Keen to prevent a repeat of ugly scenes from previous tournaments, authorities in Russia have imposed draconian measures during the World Cup, cracking down on everything from alcohol to kebabs.
Here are some of the new restrictions that affect Russians as well as international fans during the tournament, which runs from 14 June to 15 July.
Sale of alcohol
On matchdays and the day before, the sale of alcoholic drinks and all drinks in glass bottles will be banned in fan zones, around stadiums and in other busy locations such as parks and railway stations in host cities.
The authorities also intend to revive the Soviet institution of drunk tanks, run by the police, where drunk fans will be taken to sober up.
Registering with police
Both foreigners and Russians who travel to one of the World Cup host cities will have to register with police within three days of arrival, displaying proof of identity and showing they have accommodation.
Previously, Russians were only supposed to register with police if they stayed in another city for more than 90 days. In any case, these rules had rarely been implemented in recent years.
Foreigners who travel to several of the 11 host cities and stay in each for more than three days will have to register multiple times.
While hotels will organise registration, this is more complex for those renting private flats with the owner expected to register them. Some journalists covering the World Cup have already had problems after failing to register in time on arrival.
Crackdown on protests
A decree signed by President Vladimir Putin drastically curtails the rights of Russians to hold protests during the World Cup.
Public events unconnected to sport can only be held in certain places and at times approved by the authorities.
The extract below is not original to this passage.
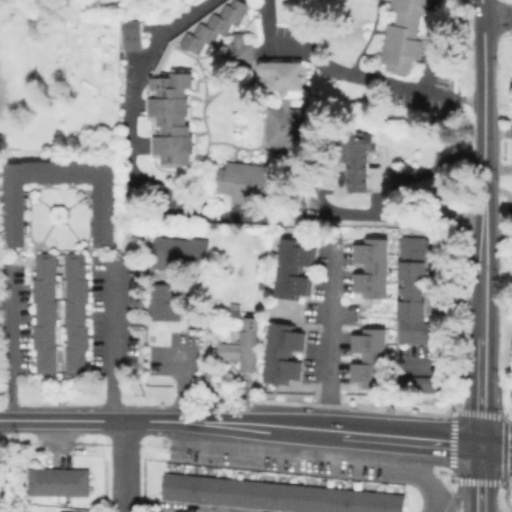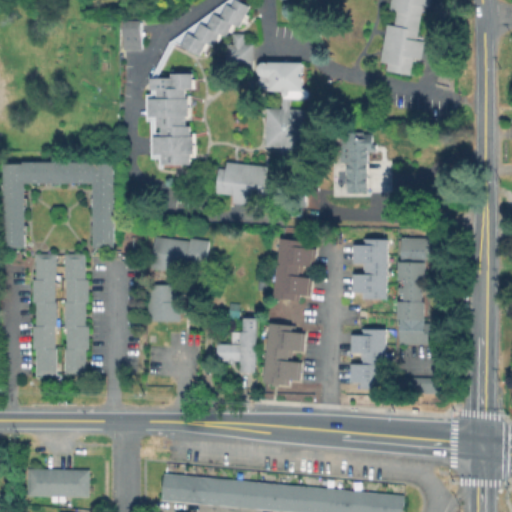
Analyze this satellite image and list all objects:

For example in the city of Yekaterinburg in the Urals, demonstrations must not involve more than 100 people and can only be held between 2pm and 4 pm.
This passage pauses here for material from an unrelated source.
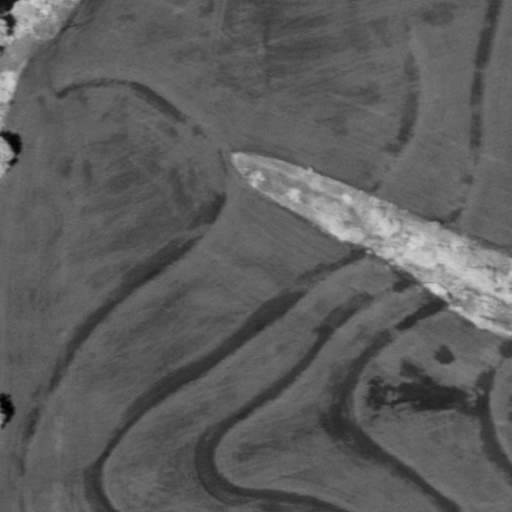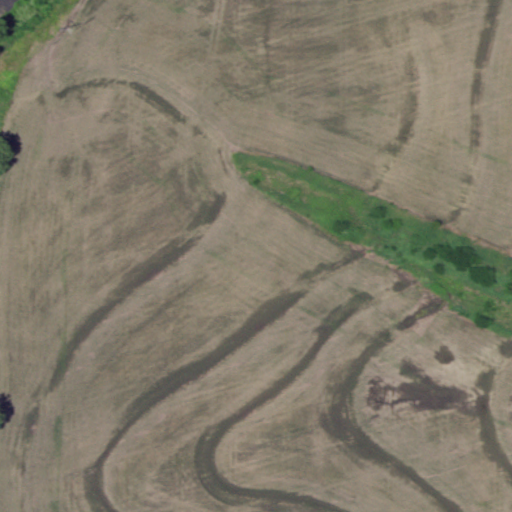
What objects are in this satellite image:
crop: (249, 260)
Music festivals planned for this summer in Russia have also had to move their dates to after the World Cup.
While prices for hotel rooms and rented flats have soared, the authorities have also decided to squeeze out organised tours, which are particularly popular with Russians.
Coaches of sightseers will be banned from entering host cities and pleasure boats will not be allowed to sail on their rivers.
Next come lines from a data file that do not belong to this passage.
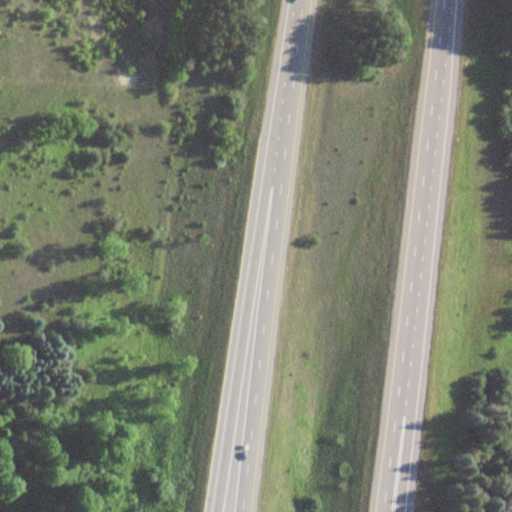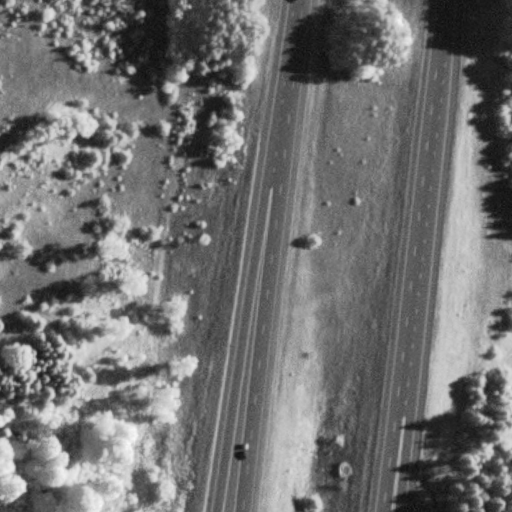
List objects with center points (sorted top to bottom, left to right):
road: (291, 64)
road: (418, 201)
road: (243, 318)
road: (261, 320)
road: (387, 457)
road: (396, 457)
The authorities have identified 41 locations over which all of types of flights will be banned during the World Cup, while the use of drones is banned in a 100-km radius around the host cities.
A special army squadron will be deployed to set up electronic jamming around stadiums.
In Moscow, known for its snarled traffic, as well as in other big cities, some streets in the centre and near stadiums will be closed, risking further jams.
The mayor of Kaliningrad, one of the host cities, has even urged residents to leave the city and have a relaxing break in the countryside during the matches.
Already hit by sanctions banning European meat and other foods, Russians will now find it harder to fire up barbecues to grill their beloved kebabs (known as shashlik).
Due to forest fires that have spread over large areas this summer, particularly in Siberia, the authorities have ordered tougher restrictions on lighting fires outdoors during the World Cup.
The rules to be implemented by the host cities call for bans on campfires, setting fire to grass and cooking meat al fresco in areas that lack special facilities.